Transcribed page contents:
[Start of section]
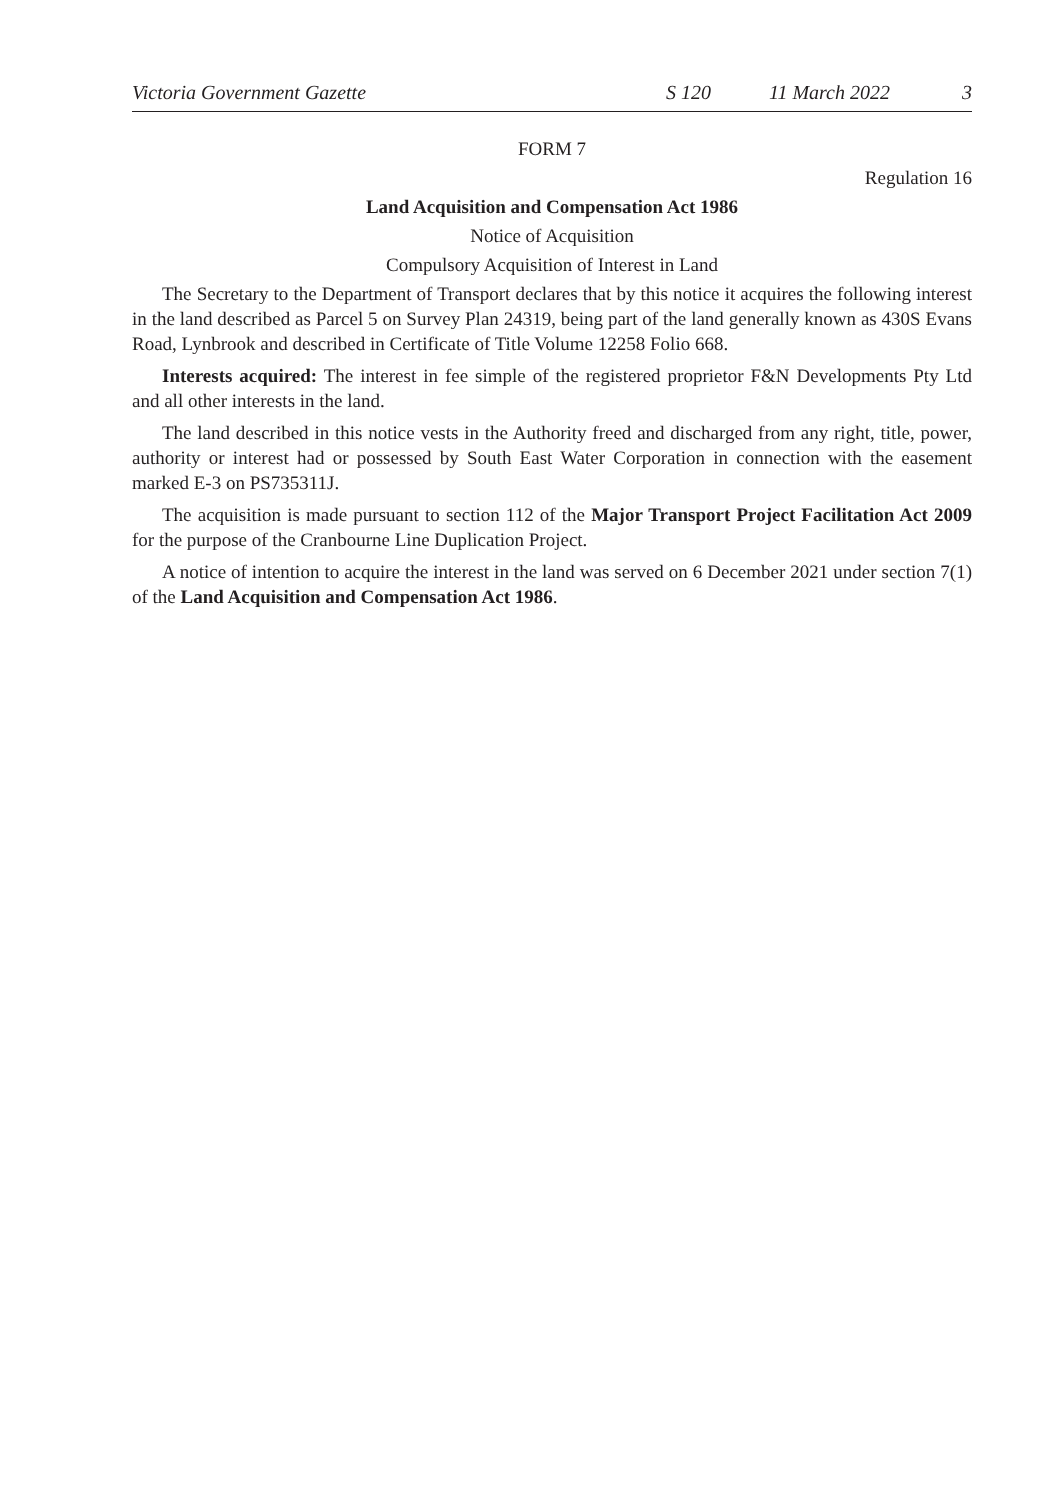Victoria Government Gazette S 120 11 March 2022 3
FORM 7
Regulation 16
Land Acquisition and Compensation Act 1986
Notice of Acquisition
Compulsory Acquisition of Interest in Land
The Secretary to the Department of Transport declares that by this notice it acquires the following interest in the land described as Parcel 5 on Survey Plan 24319, being part of the land generally known as 430S Evans Road, Lynbrook and described in Certificate of Title Volume 12258 Folio 668.
Interests acquired: The interest in fee simple of the registered proprietor F&N Developments Pty Ltd and all other interests in the land.
The land described in this notice vests in the Authority freed and discharged from any right, title, power, authority or interest had or possessed by South East Water Corporation in connection with the easement marked E-3 on PS735311J.
The acquisition is made pursuant to section 112 of the Major Transport Project Facilitation Act 2009 for the purpose of the Cranbourne Line Duplication Project.
A notice of intention to acquire the interest in the land was served on 6 December 2021 under section 7(1) of the Land Acquisition and Compensation Act 1986.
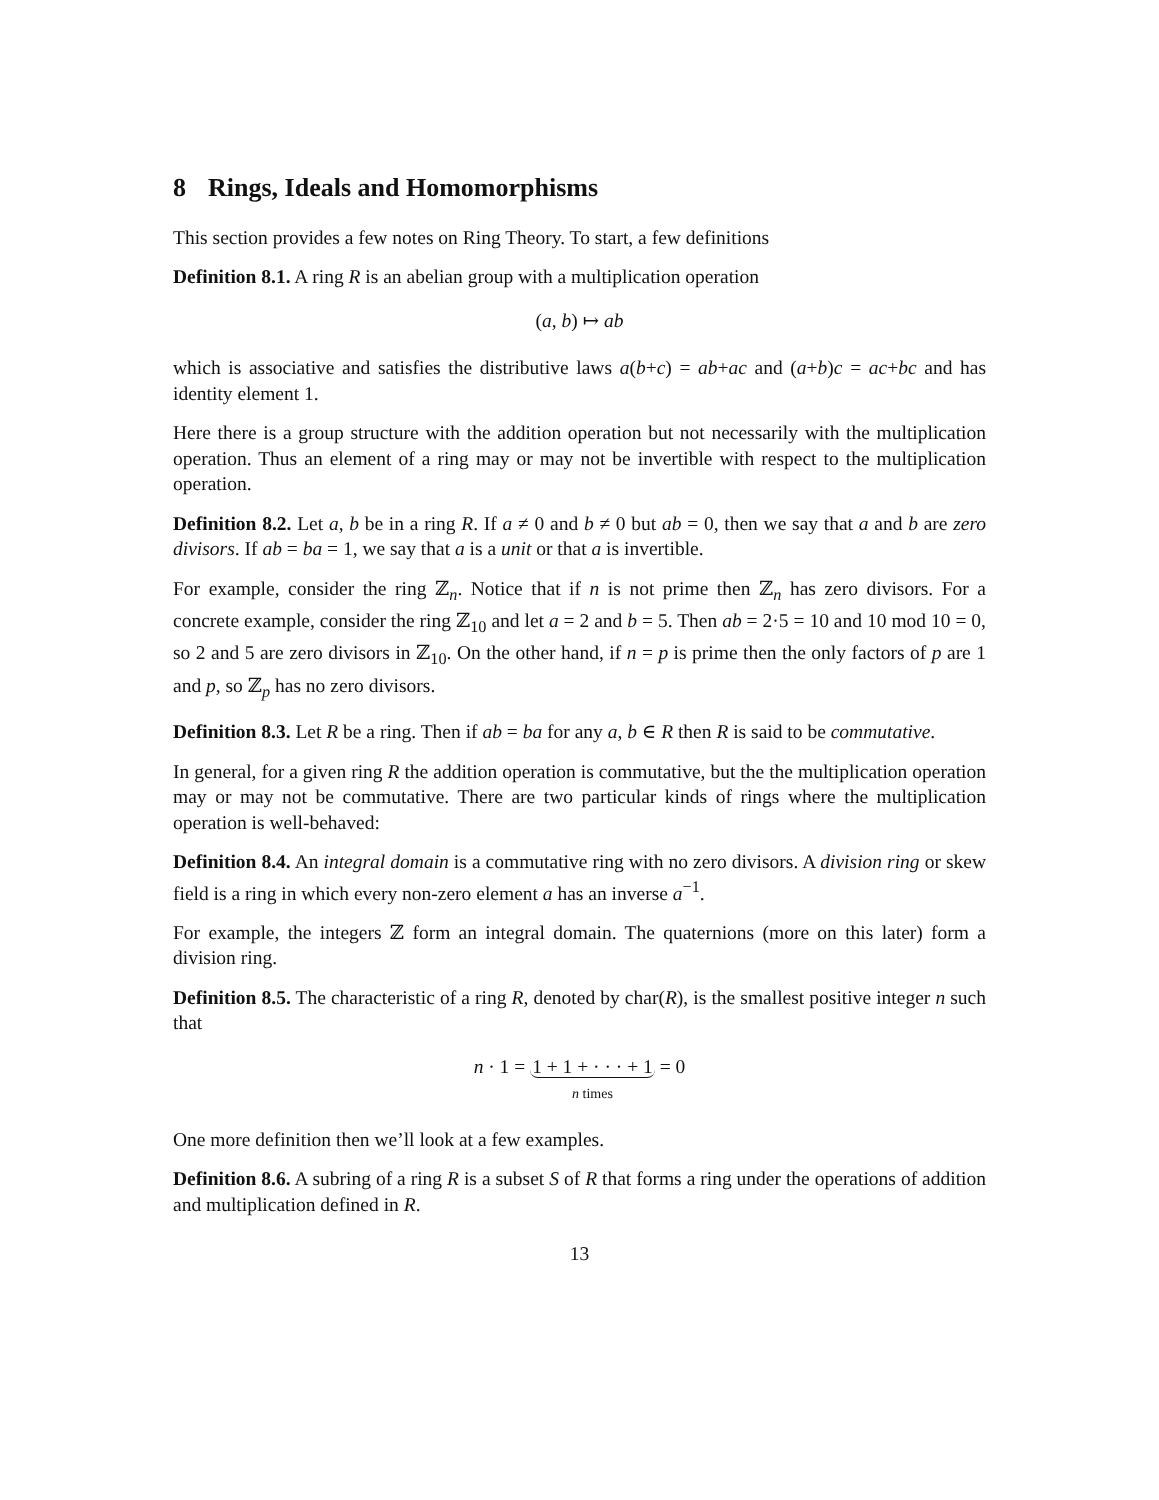8 Rings, Ideals and Homomorphisms
This section provides a few notes on Ring Theory. To start, a few definitions
Definition 8.1. A ring R is an abelian group with a multiplication operation
(a, b) ↦ ab
which is associative and satisfies the distributive laws a(b+c) = ab+ac and (a+b)c = ac+bc and has identity element 1.
Here there is a group structure with the addition operation but not necessarily with the multiplication operation. Thus an element of a ring may or may not be invertible with respect to the multiplication operation.
Definition 8.2. Let a, b be in a ring R. If a ≠ 0 and b ≠ 0 but ab = 0, then we say that a and b are zero divisors. If ab = ba = 1, we say that a is a unit or that a is invertible.
For example, consider the ring ℤ<sub>n</sub>. Notice that if n is not prime then ℤ<sub>n</sub> has zero divisors. For a concrete example, consider the ring ℤ<sub>10</sub> and let a = 2 and b = 5. Then ab = 2·5 = 10 and 10 mod 10 = 0, so 2 and 5 are zero divisors in ℤ<sub>10</sub>. On the other hand, if n = p is prime then the only factors of p are 1 and p, so ℤ<sub>p</sub> has no zero divisors.
Definition 8.3. Let R be a ring. Then if ab = ba for any a, b ∈ R then R is said to be commutative.
In general, for a given ring R the addition operation is commutative, but the the multiplication operation may or may not be commutative. There are two particular kinds of rings where the multiplication operation is well-behaved:
Definition 8.4. An integral domain is a commutative ring with no zero divisors. A division ring or skew field is a ring in which every non-zero element a has an inverse a<sup>−1</sup>.
For example, the integers ℤ form an integral domain. The quaternions (more on this later) form a division ring.
Definition 8.5. The characteristic of a ring R, denoted by char(R), is the smallest positive integer n such that
n · 1 = 1 + 1 + · · · + 1
n times = 0
One more definition then we’ll look at a few examples.
Definition 8.6. A subring of a ring R is a subset S of R that forms a ring under the operations of addition and multiplication defined in R.
13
[End of section]
Required action: Your output is the lines from the top of the entries through the line containing "Compulsory Acquisition of Interest in Land", exactly as they stand. No pictures belong in it.

Written solution:
Victoria Government Gazette S 120 11 March 2022 3
FORM 7
Regulation 16
Land Acquisition and Compensation Act 1986
Notice of Acquisition
Compulsory Acquisition of Interest in Land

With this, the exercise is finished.